Cyclomatic complexity indicates the complexity of a program. It is a quantitative measure of the total paths in a code unit.

Dead Code

Executed code that is not being traversed by end users or used in any computation. Dead code eats up computation and memory on each execution as well as maintenance time and resources.

Code Review Ratio

The ratio of reviewed pull requests. The simplest implementation here would be to assign equal weights to all code reviews, however, code review intensity should be dictated by the potential of failure and the potential cost of failure. For example, core computations pull requests should be reviewed by multiple team members and carry a higher ratio weight.

Code Coverage

The percent of code covered by unit tests.

  • Line coverage: The total number of lines that have been covered at least once by a test case.
  • Branch coverage: the number of conditional branches that have been covered at least once by test cases.

Test Coverage

The percent of use cases covered by tests.

Regression Code Coverage

The percent of your code covered by regression tests.

Untested Code Changes

The total number of untested code changes per build.

Duration

  • Testing: The duration of your test suite execution.
  • Environment provisioning: The idle spin up time between environment initiation and provisioning.

Dependency Cycles and Coupling

  • Dependency cycles: Unwanted cycles reported between files which break the acyclic dependencies principle.
  • Coupling: Coupling is the number of external files that depend on a particular file. The higher the dependencies, the higher the risk of breakage.

Documentation Ratio

The ratio of public API documented.

Defect Aging

Known bugs that have been deferred to future releases.

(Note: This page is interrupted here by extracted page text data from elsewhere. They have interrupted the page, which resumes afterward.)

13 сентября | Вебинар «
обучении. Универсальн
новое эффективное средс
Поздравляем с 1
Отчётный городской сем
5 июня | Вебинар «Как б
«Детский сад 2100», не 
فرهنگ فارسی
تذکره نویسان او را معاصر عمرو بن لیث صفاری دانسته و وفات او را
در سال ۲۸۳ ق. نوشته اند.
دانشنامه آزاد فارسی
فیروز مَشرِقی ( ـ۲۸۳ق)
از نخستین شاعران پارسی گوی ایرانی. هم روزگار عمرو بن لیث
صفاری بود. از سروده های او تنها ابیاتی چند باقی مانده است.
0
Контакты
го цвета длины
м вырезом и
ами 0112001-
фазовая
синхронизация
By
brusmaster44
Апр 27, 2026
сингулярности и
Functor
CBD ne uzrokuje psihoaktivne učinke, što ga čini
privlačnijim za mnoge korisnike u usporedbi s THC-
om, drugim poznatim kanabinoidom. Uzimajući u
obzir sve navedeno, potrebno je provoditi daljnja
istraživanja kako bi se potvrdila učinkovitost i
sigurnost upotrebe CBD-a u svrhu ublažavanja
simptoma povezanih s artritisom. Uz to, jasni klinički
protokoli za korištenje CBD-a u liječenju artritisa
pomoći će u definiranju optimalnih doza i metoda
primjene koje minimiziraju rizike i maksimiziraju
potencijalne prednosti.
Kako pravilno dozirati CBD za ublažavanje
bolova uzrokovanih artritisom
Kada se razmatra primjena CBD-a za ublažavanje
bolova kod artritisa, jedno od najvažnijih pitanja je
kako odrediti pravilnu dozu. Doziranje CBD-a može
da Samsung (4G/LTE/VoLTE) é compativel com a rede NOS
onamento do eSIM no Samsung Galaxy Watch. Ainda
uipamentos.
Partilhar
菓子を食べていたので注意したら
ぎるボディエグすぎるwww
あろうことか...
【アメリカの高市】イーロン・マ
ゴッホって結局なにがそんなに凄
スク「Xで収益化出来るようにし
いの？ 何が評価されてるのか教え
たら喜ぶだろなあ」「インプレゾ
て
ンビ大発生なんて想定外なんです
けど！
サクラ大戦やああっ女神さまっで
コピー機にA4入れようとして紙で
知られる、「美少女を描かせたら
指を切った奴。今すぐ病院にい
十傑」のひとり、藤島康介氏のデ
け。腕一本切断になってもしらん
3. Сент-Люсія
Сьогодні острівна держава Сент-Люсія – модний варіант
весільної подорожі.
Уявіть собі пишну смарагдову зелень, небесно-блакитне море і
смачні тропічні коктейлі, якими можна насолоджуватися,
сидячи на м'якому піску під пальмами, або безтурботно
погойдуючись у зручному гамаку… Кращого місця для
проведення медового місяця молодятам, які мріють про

Technical Debt and User Story Backlog Aging and Ratio

How long technical debt and user story items are pending in the backlog and the ratio of technical debt and user story items/hours of development to product items/hours of development.

Technical Debt Management: Maintaining a Low-Risk Technical Debt

At SeaLights, we believe that low-risk technical debt is actually a good thing since it allows for increased velocity. Developing and maintaining integration tests is a time-consuming and expensive process…one that may lead to test gaps, increased technical debt, and reduced team efficiency. To prevent this, you must focus your test development on high-risk areas.

Maintaining low-risk technical debt requires to you gather information and metrics on these high-risk areas and concentrate on them during sprint planning. Focus on developing integration tests for high-risk areas: code that was recently changed wasn’t tested and has a high production use.

Technical debt is a two-edged sword. Applied carefully, it helps you increase velocity, but too much of it will make your software fall to pieces. Now you should know what to look for and how to start measuring and managing your technical debt.